Whistle Keeps on Blowing

Then there’s the time four trumpet players came in together

after hours at the Happy Rhone Club in Harlem

where Armstrong was playing the new hot music.

They meant to cut him and thought it might take

four to do it, spelling each other to wear him down.

It must have been something so new,

so brilliant, floating in the air like the hand

of Apollo on the panpipe, on the lyre, and the ripple

into being when air opens and a form is born, a four-beat

pulse under a two-beat rag, the piano player slapping his foot

on the hard wooden floor in a brothel in Storyville

and the quarter notes and pairs of eighths create a

rocking motion which begets a pulse which begets hot

which jazzes it, and it starts to swing.

You can almost see it that way—in the beginning

the pipe-playing Marsyas perched on a rock

and the first elemental sound, the ya ya ya pearling down

through the panpipe and maybe a fragment of prayer

because he must have known it couldn’t derive only

from him Thou art air / Thou art the void, O Lord,

and beside him, the god of light, face bent over the music,

and no hint of the horror to come because who ever imagines

the horror to come, the body swollen with fluid,

a catheter threaded through an artery directly into the heart,

tiny shoes beside huge ankles and feet. No, this is a pastoral

scene, a moment when they can believe,

almost a romance, with nymphs ranged behind the trees

and anyone can see the truth: a rush of breath

on the face of water animated it all, and don’t we believe

in this idyll, the little freshets of color that flare

before the darkening in the sky, the high-rise by the waterside

opaque long before nightfall, and if you don’t believe

you can look in the Bible, here in the front

a special section: Where to Find It: A Remedy for the Blues

or Spiritual Blackout, thumbing through to The Song of Songs,

which is as close as it gets to the landscape of

the Golden Age spread out behind Marsyas, receding to rose-gray.

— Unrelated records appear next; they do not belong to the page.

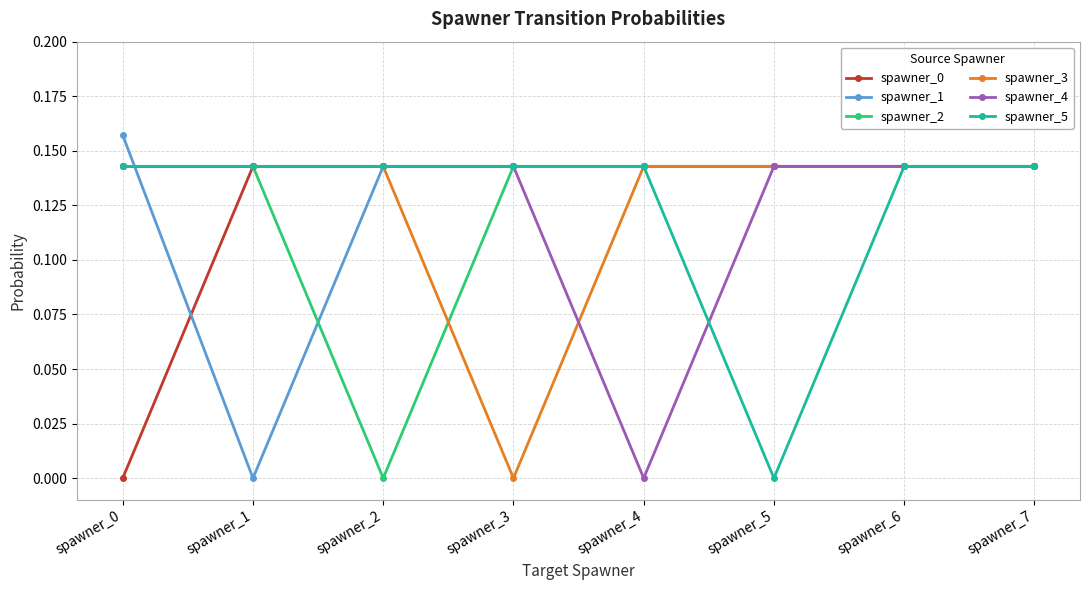

At which category does the chart reach its peak across all series?

spawner_0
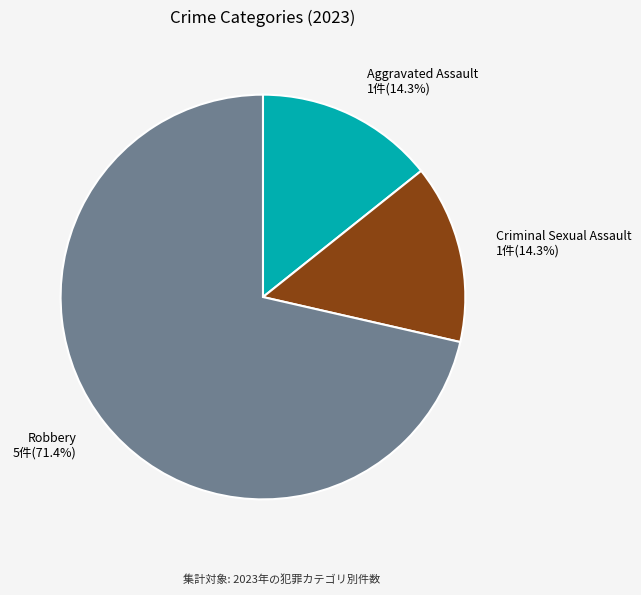

To the nearest percent, what is the difference between the largest and smallest slice percentages?

57%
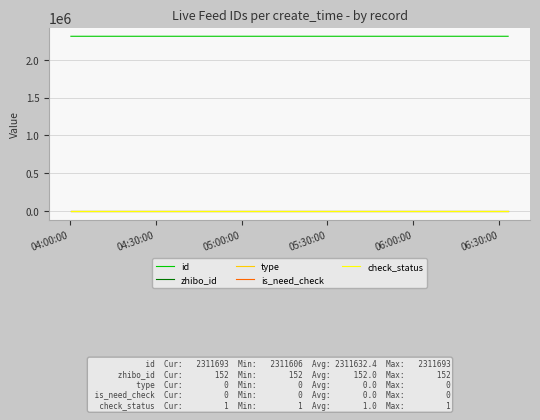

Which category has the lowest value across all series?

04:00:00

Sadness needs a setting, for instance any garden—

it’s all birdsong out there in the spicy bitter verdure,

the trill, the throat-fill, air heated up in their tiny chambers

and hurled out repeating Thou art fair, thou art fair,

their song is regret, the last ache in the wound of Paradise,

though why would anyone believe Louis Armstrong

ever regretted his time sentenced to the Waif’s Home for Boys

and there, one day, handed the first cornet, learning fast,

till he was the one blowing a call for just about everything

they did—for soup, for baths, for awakening. So

nothing is not breath—a voice rasping from inside the juke

on Perdido Street: Whistle keeps on blowing and I got my debts

to pay, the boys in knickers and black stockings marching in step

through the mud streets of Storyville carrying banged-up instruments

and the only variable is time, that instant when he knew to take

something simple, declarative and golden, and flatten it a little,

let it vibrate out through the end. And if it feels like it will never end—

and inexplicable, the way you can’t get past a certain truth,

no matter how often you turn it, you’re still up against a self

that never wanted to come into being, not on those terms, not

coming from that past. Life is no Absolute good. And still we

want to live. He never backed down; he rose up, they said,

like an offended lion. When he got angry he could really play,

while the four sat back and he let go—This is how it’s done, boys—

the first wobbling notes, valved longing, a woman leaning into a man,

held up only by music, breath joined in huge arcs passing through

this pure cylinder starting with emptiness. Nobody could cut him.

It’s not the tune that matters, it’s the way you play it.